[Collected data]
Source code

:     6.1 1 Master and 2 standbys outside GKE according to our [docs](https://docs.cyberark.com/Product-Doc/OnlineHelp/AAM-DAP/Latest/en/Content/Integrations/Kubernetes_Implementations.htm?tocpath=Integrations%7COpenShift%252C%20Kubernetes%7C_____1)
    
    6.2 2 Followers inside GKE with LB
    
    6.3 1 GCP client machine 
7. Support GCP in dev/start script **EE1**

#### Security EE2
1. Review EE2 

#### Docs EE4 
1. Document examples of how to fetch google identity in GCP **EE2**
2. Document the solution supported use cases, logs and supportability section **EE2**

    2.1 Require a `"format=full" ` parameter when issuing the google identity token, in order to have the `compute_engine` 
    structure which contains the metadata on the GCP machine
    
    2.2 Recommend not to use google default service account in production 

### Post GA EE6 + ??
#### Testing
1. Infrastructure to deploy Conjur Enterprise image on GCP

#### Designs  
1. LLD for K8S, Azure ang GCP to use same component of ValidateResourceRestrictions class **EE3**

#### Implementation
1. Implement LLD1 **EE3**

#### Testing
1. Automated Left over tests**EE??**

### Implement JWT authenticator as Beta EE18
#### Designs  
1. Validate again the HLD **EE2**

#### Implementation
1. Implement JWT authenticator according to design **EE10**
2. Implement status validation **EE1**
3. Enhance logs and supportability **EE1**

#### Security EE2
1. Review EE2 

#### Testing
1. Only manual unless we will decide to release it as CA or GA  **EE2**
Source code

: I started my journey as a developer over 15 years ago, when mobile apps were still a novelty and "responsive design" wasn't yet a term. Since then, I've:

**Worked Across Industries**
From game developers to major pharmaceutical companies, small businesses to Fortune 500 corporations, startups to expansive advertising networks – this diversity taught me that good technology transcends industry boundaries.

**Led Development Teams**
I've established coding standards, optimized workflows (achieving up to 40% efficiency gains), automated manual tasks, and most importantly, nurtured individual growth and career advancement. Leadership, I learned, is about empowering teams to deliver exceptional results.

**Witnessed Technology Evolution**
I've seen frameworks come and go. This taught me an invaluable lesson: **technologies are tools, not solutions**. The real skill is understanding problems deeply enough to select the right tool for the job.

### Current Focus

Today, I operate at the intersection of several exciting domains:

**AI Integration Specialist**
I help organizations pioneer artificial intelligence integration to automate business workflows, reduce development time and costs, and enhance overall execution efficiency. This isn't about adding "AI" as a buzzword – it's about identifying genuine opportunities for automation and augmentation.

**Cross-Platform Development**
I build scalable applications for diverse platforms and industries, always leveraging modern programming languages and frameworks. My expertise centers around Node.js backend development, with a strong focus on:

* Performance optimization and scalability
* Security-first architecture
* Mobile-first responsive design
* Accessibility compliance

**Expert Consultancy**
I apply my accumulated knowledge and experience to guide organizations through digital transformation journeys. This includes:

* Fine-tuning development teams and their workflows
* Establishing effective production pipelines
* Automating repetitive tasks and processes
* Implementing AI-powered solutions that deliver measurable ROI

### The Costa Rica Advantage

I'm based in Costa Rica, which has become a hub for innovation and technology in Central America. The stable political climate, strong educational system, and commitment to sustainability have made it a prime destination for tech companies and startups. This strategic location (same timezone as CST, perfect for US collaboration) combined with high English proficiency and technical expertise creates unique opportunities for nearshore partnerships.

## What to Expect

**WHAT YOU NEED TO DO:** Arrange every line of the records above as a JSON array of strings, with one string per line and blank lines omitted.

**YOUR SOLUTION:**
[
  "Source code",
  ":     6.1 1 Master and 2 standbys outside GKE according to our [docs](https://docs.cyberark.com/Product-Doc/OnlineHelp/AAM-DAP/Latest/en/Content/Integrations/Kubernetes_Implementations.htm?tocpath=Integrations%7COpenShift%252C%20Kubernetes%7C_____1)",
  "    6.2 2 Followers inside GKE with LB",
  "    6.3 1 GCP client machine ",
  "7. Support GCP in dev/start script **EE1**",
  "#### Security EE2",
  "1. Review EE2 ",
  "#### Docs EE4 ",
  "1. Document examples of how to fetch google identity in GCP **EE2**",
  "2. Document the solution supported use cases, logs and supportability section **EE2**",
  "    2.1 Require a `\"format=full\" ` parameter when issuing the google identity token, in order to have the `compute_engine` ",
  "    structure which contains the metadata on the GCP machine",
  "    2.2 Recommend not to use google default service account in production ",
  "### Post GA EE6 + ??",
  "#### Testing",
  "1. Infrastructure to deploy Conjur Enterprise image on GCP",
  "#### Designs  ",
  "1. LLD for K8S, Azure ang GCP to use same component of ValidateResourceRestrictions class **EE3**",
  "#### Implementation",
  "1. Implement LLD1 **EE3**",
  "#### Testing",
  "1. Automated Left over tests**EE??**",
  "### Implement JWT authenticator as Beta EE18",
  "#### Designs  ",
  "1. Validate again the HLD **EE2**",
  "#### Implementation",
  "1. Implement JWT authenticator according to design **EE10**",
  "2. Implement status validation **EE1**",
  "3. Enhance logs and supportability **EE1**",
  "#### Security EE2",
  "1. Review EE2 ",
  "#### Testing",
  "1. Only manual unless we will decide to release it as CA or GA  **EE2**",
  "Source code",
  ": I started my journey as a developer over 15 years ago, when mobile apps were still a novelty and \"responsive design\" wasn't yet a term. Since then, I've:",
  "**Worked Across Industries**",
  "From game developers to major pharmaceutical companies, small businesses to Fortune 500 corporations, startups to expansive advertising networks – this diversity taught me that good technology transcends industry boundaries.",
  "**Led Development Teams**",
  "I've established coding standards, optimized workflows (achieving up to 40% efficiency gains), automated manual tasks, and most importantly, nurtured individual growth and career advancement. Leadership, I learned, is about empowering teams to deliver exceptional results.",
  "**Witnessed Technology Evolution**",
  "I've seen frameworks come and go. This taught me an invaluable lesson: **technologies are tools, not solutions**. The real skill is understanding problems deeply enough to select the right tool for the job.",
  "### Current Focus",
  "Today, I operate at the intersection of several exciting domains:",
  "**AI Integration Specialist**",
  "I help organizations pioneer artificial intelligence integration to automate business workflows, reduce development time and costs, and enhance overall execution efficiency. This isn't about adding \"AI\" as a buzzword – it's about identifying genuine opportunities for automation and augmentation.",
  "**Cross-Platform Development**",
  "I build scalable applications for diverse platforms and industries, always leveraging modern programming languages and frameworks. My expertise centers around Node.js backend development, with a strong focus on:",
  "* Performance optimization and scalability",
  "* Security-first architecture",
  "* Mobile-first responsive design",
  "* Accessibility compliance",
  "**Expert Consultancy**",
  "I apply my accumulated knowledge and experience to guide organizations through digital transformation journeys. This includes:",
  "* Fine-tuning development teams and their workflows",
  "* Establishing effective production pipelines",
  "* Automating repetitive tasks and processes",
  "* Implementing AI-powered solutions that deliver measurable ROI",
  "### The Costa Rica Advantage",
  "I'm based in Costa Rica, which has become a hub for innovation and technology in Central America. The stable political climate, strong educational system, and commitment to sustainability have made it a prime destination for tech companies and startups. This strategic location (same timezone as CST, perfect for US collaboration) combined with high English proficiency and technical expertise creates unique opportunities for nearshore partnerships.",
  "## What to Expect"
]